## TASK TO COMPLETE
Return the lines of the data below word for word, starting at the line with "14:20 And the" and ending with, and including, the line with "of the LORD.".

## DATA FOR THE TASK
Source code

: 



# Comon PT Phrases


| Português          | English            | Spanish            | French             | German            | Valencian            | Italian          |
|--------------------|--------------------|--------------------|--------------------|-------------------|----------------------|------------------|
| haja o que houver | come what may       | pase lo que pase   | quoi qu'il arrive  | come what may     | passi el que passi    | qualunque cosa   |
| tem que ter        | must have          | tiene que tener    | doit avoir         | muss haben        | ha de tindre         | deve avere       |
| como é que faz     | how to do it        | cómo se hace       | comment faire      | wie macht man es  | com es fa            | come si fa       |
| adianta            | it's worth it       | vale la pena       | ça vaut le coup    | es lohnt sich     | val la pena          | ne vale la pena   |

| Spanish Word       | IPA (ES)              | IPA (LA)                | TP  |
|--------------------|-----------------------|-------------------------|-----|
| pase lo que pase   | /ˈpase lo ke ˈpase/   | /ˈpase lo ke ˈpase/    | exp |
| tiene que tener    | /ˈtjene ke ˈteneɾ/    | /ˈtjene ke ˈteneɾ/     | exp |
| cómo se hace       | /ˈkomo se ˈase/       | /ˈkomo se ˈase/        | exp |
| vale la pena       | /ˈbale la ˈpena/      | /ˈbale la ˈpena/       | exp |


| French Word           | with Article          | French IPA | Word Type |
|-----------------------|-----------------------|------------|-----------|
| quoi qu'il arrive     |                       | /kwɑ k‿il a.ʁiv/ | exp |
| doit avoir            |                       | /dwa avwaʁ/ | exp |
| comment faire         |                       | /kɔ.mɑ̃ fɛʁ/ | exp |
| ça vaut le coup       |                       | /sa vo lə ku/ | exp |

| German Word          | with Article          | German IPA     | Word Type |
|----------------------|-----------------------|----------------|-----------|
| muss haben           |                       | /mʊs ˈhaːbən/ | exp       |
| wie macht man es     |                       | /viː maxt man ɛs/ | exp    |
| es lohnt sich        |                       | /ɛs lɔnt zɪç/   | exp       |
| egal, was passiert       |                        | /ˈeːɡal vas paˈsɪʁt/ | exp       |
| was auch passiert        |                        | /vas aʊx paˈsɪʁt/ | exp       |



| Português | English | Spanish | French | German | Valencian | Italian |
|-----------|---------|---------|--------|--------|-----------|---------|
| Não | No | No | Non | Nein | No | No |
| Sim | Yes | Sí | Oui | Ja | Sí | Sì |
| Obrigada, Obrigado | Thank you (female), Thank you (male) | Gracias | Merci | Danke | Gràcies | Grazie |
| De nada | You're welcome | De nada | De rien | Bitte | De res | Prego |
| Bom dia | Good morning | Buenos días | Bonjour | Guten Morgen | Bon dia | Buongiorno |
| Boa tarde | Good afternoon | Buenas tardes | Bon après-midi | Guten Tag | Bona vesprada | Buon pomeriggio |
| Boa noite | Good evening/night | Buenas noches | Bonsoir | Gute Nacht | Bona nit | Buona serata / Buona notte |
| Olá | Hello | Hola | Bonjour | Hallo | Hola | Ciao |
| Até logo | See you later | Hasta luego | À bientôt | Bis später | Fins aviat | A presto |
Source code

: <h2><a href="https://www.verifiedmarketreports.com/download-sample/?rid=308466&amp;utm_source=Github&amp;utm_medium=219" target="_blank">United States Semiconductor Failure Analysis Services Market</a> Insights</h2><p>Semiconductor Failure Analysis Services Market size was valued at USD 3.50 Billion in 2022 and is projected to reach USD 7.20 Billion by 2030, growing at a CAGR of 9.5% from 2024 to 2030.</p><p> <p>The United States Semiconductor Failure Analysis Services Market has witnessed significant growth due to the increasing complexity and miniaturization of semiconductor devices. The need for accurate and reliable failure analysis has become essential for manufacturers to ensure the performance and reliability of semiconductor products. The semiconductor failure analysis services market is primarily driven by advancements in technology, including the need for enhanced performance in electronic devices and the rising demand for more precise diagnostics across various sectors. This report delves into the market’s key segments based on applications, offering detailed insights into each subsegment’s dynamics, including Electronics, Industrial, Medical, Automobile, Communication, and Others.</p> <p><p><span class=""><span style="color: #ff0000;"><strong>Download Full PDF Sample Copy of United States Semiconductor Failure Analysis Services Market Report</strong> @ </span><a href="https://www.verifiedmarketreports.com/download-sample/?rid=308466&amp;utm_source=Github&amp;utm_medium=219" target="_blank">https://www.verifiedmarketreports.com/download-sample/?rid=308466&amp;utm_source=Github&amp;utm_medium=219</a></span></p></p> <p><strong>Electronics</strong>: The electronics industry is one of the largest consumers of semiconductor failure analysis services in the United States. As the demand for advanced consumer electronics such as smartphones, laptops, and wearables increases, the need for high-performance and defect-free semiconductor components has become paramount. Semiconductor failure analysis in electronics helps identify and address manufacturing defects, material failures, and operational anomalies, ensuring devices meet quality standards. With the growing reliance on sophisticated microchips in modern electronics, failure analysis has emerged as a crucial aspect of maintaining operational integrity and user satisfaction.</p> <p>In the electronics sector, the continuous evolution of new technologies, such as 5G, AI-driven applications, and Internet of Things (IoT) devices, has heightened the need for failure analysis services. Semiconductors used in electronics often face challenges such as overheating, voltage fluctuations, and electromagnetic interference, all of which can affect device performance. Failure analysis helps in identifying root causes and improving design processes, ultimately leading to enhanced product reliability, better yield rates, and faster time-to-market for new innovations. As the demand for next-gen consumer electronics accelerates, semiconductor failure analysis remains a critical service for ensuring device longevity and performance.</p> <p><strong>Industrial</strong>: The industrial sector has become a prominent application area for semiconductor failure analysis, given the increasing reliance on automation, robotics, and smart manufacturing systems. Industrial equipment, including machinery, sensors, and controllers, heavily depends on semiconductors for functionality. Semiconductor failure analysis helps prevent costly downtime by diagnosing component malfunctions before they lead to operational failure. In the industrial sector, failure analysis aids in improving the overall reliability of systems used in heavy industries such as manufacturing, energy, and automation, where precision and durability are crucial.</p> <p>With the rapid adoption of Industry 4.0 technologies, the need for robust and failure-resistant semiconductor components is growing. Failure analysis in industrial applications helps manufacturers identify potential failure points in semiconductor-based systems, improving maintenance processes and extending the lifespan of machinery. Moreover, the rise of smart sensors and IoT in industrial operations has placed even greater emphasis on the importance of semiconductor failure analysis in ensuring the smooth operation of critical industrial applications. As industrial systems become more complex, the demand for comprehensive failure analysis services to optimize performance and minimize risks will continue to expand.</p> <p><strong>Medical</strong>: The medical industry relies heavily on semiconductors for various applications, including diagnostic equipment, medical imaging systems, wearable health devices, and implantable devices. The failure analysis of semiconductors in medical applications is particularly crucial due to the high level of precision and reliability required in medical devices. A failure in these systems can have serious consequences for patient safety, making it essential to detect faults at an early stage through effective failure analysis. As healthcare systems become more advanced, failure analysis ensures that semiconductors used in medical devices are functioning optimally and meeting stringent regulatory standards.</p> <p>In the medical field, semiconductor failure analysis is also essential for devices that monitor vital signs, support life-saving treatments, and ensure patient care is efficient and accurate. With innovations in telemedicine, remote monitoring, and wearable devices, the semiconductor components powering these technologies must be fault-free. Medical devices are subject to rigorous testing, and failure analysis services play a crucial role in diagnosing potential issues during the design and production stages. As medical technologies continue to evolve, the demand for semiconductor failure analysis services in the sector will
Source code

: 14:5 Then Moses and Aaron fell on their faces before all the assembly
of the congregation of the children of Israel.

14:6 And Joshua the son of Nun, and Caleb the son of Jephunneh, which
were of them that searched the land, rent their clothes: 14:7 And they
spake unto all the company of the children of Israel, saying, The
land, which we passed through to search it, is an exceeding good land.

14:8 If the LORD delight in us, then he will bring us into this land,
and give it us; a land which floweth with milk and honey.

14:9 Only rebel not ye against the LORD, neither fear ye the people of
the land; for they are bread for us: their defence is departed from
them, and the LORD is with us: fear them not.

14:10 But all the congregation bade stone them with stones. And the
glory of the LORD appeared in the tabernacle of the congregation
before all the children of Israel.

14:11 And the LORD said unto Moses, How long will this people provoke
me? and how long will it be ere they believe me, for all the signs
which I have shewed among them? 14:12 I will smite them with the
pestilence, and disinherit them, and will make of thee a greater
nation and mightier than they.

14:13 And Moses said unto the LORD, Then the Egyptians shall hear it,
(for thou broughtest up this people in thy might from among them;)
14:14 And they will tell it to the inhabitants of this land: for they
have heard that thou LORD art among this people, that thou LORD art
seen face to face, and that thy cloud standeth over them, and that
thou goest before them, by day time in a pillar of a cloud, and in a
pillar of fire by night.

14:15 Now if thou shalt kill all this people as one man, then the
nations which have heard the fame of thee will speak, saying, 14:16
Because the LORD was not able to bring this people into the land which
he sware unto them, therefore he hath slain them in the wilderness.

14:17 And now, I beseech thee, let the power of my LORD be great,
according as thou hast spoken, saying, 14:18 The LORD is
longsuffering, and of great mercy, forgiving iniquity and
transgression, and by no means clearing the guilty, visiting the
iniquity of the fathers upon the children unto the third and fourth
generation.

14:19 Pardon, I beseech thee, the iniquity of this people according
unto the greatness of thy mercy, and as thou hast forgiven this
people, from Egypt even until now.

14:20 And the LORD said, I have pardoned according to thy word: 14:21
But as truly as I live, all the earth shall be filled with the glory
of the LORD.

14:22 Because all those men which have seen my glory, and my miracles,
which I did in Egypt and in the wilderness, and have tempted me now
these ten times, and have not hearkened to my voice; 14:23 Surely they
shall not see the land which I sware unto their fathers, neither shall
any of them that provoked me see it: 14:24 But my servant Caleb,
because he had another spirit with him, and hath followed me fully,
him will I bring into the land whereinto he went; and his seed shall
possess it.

## RESULT OF THE TASK
14:20 And the LORD said, I have pardoned according to thy word: 14:21
But as truly as I live, all the earth shall be filled with the glory
of the LORD.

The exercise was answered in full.